Created attachment 104231 [details] [review] Buffer management. This just tackles issue (2) for now, and I have not yet tested it, but I thought I'd post this to get some feedback.
Created attachment 104449 [details] [review] Buffer management. This patch fixes a bug in the previous patch; the buffers were still freed after the got-chunk callback was invoked. This patch also adds the response block size. Tested with a patched GStreamer souphttpsrc.
Created attachment 104595 [details] [review] Buffer management. This is danw's patch on the mailing list, with the following differences: - soup_buffer_new_external() was renamed to soup_buffer_new_custom(), - destroy_data was renamed to custom_data, - a getter for custom_data, soup_buffer_get_custom_data(), was added. This has been tested with a modified GStreamer souphttpsrc.
Created attachment 104596 [details] [review] GStreamer souphttpsrc patch using custom libsoup buffer management. An example of the use. A GstBuffer is allocated by a downstream element in the pipeline and used as custom_data in conjunction with the separately allocated (or hardware memory mapped) data buffer. The GstBuffer is reffed at allocation time, and unreffed in the destroy notification callback. When all downstream GStreamer elements are done with the GstBuffer and its data, the refcount goes to zero and both objects are freed. The allocated buffer size is the minimum of the remaining HTTP content length and the element's user-provided "blocksize" property.
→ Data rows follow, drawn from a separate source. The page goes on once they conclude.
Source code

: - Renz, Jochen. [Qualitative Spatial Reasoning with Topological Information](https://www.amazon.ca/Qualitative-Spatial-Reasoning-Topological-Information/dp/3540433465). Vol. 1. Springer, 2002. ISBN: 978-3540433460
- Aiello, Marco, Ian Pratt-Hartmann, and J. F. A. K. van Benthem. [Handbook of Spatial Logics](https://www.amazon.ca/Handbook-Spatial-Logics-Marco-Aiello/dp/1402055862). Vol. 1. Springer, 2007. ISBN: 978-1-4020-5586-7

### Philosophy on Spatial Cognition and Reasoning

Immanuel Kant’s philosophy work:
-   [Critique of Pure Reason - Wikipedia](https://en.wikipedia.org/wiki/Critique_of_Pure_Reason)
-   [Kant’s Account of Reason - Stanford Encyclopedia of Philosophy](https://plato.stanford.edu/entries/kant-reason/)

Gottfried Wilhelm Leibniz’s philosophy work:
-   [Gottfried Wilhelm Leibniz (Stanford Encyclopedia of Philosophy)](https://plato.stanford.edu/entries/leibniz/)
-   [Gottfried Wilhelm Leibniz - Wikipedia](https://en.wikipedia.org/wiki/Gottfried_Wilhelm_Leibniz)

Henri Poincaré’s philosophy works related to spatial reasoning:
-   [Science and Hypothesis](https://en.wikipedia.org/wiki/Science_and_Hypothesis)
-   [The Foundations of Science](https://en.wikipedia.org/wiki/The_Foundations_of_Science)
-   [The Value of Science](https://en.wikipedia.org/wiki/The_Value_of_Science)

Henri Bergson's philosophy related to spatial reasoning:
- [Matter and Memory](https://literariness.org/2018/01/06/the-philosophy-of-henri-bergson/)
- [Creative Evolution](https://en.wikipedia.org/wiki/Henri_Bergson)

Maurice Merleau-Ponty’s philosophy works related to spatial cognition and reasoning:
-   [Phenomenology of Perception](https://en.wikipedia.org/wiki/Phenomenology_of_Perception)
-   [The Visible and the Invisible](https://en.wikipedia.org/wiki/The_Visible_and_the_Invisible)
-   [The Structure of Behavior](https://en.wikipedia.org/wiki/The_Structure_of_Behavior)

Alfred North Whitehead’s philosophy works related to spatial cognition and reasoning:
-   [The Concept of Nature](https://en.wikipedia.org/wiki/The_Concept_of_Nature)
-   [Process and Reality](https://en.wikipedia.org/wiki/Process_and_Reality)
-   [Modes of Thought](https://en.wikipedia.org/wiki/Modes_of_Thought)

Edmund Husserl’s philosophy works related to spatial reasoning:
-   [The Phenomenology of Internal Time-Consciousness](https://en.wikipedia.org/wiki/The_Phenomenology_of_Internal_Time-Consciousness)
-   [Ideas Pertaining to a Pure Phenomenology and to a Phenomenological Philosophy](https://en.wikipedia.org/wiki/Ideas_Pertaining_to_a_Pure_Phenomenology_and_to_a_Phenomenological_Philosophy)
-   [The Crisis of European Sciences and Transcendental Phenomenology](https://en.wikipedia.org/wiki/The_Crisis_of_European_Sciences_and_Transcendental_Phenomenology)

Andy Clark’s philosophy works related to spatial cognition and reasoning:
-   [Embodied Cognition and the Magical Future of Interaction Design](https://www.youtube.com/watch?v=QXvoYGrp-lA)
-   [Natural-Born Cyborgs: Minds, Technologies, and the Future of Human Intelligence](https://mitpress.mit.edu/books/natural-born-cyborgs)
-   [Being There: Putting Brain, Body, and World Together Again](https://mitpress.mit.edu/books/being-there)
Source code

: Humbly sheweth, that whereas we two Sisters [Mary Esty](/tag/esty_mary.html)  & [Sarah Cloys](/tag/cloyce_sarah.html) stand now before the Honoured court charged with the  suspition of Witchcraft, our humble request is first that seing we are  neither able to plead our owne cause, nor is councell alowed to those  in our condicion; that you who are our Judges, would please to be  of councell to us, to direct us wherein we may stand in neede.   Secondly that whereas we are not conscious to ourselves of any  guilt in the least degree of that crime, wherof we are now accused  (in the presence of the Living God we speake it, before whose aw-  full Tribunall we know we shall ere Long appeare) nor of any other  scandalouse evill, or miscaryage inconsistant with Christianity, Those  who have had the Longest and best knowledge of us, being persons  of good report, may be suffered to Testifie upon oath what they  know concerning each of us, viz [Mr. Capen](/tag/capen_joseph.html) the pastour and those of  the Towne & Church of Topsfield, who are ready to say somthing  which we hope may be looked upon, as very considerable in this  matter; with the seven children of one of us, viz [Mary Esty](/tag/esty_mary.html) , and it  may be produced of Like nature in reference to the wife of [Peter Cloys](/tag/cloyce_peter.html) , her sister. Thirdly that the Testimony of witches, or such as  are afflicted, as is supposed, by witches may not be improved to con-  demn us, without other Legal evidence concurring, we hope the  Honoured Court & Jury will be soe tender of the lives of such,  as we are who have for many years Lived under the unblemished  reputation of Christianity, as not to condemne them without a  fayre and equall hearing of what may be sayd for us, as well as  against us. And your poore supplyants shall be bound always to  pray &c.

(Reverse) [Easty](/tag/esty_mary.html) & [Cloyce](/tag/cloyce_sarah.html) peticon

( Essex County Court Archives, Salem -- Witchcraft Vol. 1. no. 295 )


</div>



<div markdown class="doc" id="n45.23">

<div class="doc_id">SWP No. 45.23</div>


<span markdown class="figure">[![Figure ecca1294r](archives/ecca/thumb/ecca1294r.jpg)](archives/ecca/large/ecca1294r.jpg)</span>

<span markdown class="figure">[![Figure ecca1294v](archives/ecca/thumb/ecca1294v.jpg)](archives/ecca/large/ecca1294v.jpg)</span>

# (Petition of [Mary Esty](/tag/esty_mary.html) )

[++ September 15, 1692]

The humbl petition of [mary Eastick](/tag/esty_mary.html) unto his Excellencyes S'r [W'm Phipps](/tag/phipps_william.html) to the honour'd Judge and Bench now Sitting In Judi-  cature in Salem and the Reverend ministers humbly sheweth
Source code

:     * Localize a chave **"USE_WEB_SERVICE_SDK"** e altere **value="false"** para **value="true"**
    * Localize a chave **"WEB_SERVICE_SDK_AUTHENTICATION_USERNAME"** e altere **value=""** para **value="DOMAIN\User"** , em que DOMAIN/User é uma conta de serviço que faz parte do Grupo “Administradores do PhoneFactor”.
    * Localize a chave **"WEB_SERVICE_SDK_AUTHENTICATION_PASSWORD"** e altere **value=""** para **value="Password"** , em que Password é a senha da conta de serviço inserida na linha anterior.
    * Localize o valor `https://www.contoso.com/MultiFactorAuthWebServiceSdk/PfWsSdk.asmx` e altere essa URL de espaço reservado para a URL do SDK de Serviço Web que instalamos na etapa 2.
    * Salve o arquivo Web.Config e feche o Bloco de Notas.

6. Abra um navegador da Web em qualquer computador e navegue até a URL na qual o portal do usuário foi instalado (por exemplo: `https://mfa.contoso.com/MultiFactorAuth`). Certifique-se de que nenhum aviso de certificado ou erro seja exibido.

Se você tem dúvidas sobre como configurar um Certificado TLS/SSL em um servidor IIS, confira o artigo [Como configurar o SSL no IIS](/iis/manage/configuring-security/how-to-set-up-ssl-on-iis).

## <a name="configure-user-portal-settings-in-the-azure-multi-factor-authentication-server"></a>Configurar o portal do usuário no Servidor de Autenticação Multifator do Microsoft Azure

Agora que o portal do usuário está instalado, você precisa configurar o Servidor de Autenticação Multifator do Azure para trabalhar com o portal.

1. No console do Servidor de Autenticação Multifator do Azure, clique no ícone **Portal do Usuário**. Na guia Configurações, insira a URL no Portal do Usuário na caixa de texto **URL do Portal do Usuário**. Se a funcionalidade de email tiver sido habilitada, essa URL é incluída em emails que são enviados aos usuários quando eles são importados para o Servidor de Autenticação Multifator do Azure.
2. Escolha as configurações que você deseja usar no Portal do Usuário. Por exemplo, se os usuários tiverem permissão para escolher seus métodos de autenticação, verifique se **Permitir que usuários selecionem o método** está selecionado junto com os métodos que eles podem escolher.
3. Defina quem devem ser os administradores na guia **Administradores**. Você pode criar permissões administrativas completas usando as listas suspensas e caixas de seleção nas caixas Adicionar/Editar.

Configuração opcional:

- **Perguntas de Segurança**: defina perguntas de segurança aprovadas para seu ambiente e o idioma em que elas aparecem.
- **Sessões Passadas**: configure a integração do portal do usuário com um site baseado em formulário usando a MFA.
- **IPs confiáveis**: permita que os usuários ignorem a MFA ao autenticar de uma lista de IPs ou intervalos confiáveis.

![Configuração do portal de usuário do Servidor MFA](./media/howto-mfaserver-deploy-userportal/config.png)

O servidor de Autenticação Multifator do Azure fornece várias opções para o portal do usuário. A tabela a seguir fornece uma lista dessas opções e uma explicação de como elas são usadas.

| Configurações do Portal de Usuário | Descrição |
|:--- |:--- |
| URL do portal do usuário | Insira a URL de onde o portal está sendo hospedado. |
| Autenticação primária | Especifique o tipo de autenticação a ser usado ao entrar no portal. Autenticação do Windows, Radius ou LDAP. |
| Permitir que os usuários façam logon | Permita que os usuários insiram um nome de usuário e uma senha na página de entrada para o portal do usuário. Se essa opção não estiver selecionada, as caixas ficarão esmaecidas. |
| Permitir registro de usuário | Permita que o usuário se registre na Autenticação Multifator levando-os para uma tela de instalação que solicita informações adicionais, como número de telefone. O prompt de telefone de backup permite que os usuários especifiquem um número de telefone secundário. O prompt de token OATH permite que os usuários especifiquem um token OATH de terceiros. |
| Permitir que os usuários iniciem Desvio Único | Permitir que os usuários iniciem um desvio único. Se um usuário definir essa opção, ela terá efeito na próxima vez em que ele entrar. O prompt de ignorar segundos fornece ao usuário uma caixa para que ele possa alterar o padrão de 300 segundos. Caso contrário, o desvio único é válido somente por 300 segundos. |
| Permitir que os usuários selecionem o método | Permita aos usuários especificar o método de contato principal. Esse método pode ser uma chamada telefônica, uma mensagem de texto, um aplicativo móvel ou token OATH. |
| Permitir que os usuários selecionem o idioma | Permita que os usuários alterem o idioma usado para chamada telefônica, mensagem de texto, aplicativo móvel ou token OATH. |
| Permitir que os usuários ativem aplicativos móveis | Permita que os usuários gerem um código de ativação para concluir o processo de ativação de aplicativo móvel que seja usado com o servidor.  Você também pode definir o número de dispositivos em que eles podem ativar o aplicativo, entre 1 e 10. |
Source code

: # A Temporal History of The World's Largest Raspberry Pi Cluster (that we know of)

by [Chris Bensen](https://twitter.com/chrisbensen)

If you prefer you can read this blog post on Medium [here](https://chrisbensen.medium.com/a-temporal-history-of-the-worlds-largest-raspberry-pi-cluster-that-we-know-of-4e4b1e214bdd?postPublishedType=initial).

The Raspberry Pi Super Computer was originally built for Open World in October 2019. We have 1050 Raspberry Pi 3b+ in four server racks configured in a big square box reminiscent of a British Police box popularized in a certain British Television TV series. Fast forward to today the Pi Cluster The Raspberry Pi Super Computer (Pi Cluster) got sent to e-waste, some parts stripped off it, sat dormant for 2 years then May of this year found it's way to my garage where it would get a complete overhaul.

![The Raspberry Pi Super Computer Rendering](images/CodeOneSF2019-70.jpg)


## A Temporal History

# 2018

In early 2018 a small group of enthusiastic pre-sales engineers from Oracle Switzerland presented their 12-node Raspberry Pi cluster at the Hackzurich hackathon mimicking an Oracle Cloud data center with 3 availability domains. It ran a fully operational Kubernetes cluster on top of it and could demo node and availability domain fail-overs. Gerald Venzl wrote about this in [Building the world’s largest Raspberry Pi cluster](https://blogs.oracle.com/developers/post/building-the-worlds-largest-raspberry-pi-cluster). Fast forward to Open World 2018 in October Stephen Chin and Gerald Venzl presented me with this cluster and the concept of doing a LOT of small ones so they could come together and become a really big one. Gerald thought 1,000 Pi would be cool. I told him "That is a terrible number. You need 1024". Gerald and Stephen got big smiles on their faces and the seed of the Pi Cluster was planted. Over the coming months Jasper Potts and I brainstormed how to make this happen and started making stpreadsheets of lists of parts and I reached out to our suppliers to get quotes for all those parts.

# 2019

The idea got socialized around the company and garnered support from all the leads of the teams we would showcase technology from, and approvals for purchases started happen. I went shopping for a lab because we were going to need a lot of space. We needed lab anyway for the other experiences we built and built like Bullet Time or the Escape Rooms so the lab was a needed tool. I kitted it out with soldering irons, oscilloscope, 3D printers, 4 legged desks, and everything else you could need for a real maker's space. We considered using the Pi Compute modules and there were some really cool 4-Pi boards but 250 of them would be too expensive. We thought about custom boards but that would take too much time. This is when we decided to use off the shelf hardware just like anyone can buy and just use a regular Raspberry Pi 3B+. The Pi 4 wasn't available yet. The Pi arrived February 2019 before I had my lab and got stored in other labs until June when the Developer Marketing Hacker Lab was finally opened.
> + length = MIN (basesrc->blocksize, max_len); Note that the docs say that max_len may be 0, meaning "I don't know how much data is coming" (eg, when reading a terminated-by-eof response body). So this should be: if (max_len) length = MIN (baserc->blocksize, max_len); else length = baserc->blocksize; (I think.) > + gst_buffer_ref (gstbuf); Don't add an extra ref from the chunk allocator; you want the SoupBuffer to be holding the only ref to the GstBuffer when the allocator returns, so that if soup_socket_read() returns an error, the GstBuffer will get destroyed along with the SoupBuffer. Wait until the got_chunk callback, when you set *src->outbuf, to add the extra ref. I ended up going with "soup_buffer_new_with_owner" and "soup_buffer_get_owner" btw, but other than the names, it's basically like in your last revision of the patch. And if this works for you, then I'll commit it.
Created attachment 104611 [details] [review] GStreamer souphttpsrc patch using custom libsoup buffer management. Thanks for catching those. I've documented lifecycle management in the source, because it is getting complicated enough to be bound to confuse anyone who wants to maintain it.
committed, with the naming difference I mentioned before ("soup_buffer_new_with_owner" and "soup_buffer_get_owner"), and fixing a dumb bug in the soup-message-io.c changes. libsoup trunk will become 2.3.2 on Monday night for GNOME 2.21.91, so after then you can depend on libsoup-2.4 >= 2.3.2 in configure to get these changes.
(oops, closing)